Of all the lines below, return only those starting with the line holding "Předcházení vzniku odpadů, třídění, recyklace" and going on through the line holding "çıkması, kişinin finansal", exactly as written.

Collected data:
########

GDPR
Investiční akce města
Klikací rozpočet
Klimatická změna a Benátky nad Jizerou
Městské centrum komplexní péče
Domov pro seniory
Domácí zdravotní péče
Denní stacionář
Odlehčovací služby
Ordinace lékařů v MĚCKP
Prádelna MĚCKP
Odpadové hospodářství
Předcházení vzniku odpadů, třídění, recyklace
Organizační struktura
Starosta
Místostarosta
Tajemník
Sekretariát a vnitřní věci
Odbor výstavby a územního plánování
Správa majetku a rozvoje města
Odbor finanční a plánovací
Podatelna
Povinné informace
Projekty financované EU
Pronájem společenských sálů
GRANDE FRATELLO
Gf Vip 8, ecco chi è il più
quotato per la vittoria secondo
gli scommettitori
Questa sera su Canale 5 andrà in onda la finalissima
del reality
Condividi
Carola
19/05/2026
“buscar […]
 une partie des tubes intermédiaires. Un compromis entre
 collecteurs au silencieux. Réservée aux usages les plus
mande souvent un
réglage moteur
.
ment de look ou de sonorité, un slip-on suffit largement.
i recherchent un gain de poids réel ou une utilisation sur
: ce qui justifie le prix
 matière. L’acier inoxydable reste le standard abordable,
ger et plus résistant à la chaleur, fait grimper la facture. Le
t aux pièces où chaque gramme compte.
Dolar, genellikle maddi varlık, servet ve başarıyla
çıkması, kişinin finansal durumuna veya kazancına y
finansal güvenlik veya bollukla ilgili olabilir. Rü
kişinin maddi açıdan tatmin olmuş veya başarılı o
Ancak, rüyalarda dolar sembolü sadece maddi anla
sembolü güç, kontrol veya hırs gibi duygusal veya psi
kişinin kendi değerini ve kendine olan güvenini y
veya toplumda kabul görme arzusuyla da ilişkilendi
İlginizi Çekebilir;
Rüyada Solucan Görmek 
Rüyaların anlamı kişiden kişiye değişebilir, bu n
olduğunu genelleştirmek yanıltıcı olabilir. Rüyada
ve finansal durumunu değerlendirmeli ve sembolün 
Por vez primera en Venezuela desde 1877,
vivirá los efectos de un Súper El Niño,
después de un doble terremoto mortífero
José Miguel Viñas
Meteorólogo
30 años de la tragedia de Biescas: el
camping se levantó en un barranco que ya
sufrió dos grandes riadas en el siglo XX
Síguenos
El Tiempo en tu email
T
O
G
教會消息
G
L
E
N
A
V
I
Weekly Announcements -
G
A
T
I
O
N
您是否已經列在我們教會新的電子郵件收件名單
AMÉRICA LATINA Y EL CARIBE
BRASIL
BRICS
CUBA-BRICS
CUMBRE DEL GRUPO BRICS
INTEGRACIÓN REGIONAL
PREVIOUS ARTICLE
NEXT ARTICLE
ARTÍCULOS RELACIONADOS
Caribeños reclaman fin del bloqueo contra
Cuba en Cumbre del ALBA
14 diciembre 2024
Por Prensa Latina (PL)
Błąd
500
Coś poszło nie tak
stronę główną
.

########

### Answer space
Předcházení vzniku odpadů, třídění, recyklace
Organizační struktura
Starosta
Místostarosta
Tajemník
Sekretariát a vnitřní věci
Odbor výstavby a územního plánování
Správa majetku a rozvoje města
Odbor finanční a plánovací
Podatelna
Povinné informace
Projekty financované EU
Pronájem společenských sálů
GRANDE FRATELLO
Gf Vip 8, ecco chi è il più
quotato per la vittoria secondo
gli scommettitori
Questa sera su Canale 5 andrà in onda la finalissima
del reality
Condividi
Carola
19/05/2026
“buscar […]
 une partie des tubes intermédiaires. Un compromis entre
 collecteurs au silencieux. Réservée aux usages les plus
mande souvent un
réglage moteur
.
ment de look ou de sonorité, un slip-on suffit largement.
i recherchent un gain de poids réel ou une utilisation sur
: ce qui justifie le prix
 matière. L’acier inoxydable reste le standard abordable,
ger et plus résistant à la chaleur, fait grimper la facture. Le
t aux pièces où chaque gramme compte.
Dolar, genellikle maddi varlık, servet ve başarıyla
çıkması, kişinin finansal durumuna veya kazancına y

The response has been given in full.